# [TASK TO COMPLETE]
Which lines belong in the answer? Exactly those from the line containing "nose: (187, 69)" through the last line of the records below, repeated as written.
--- DATASET ---
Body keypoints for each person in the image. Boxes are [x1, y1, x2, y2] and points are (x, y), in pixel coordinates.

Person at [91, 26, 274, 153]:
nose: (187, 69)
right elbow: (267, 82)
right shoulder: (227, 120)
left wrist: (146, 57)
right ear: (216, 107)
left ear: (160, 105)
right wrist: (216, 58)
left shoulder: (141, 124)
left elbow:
---
# [RESPONSE]
nose: (187, 69)
right elbow: (267, 82)
right shoulder: (227, 120)
left wrist: (146, 57)
right ear: (216, 107)
left ear: (160, 105)
right wrist: (216, 58)
left shoulder: (141, 124)
left elbow:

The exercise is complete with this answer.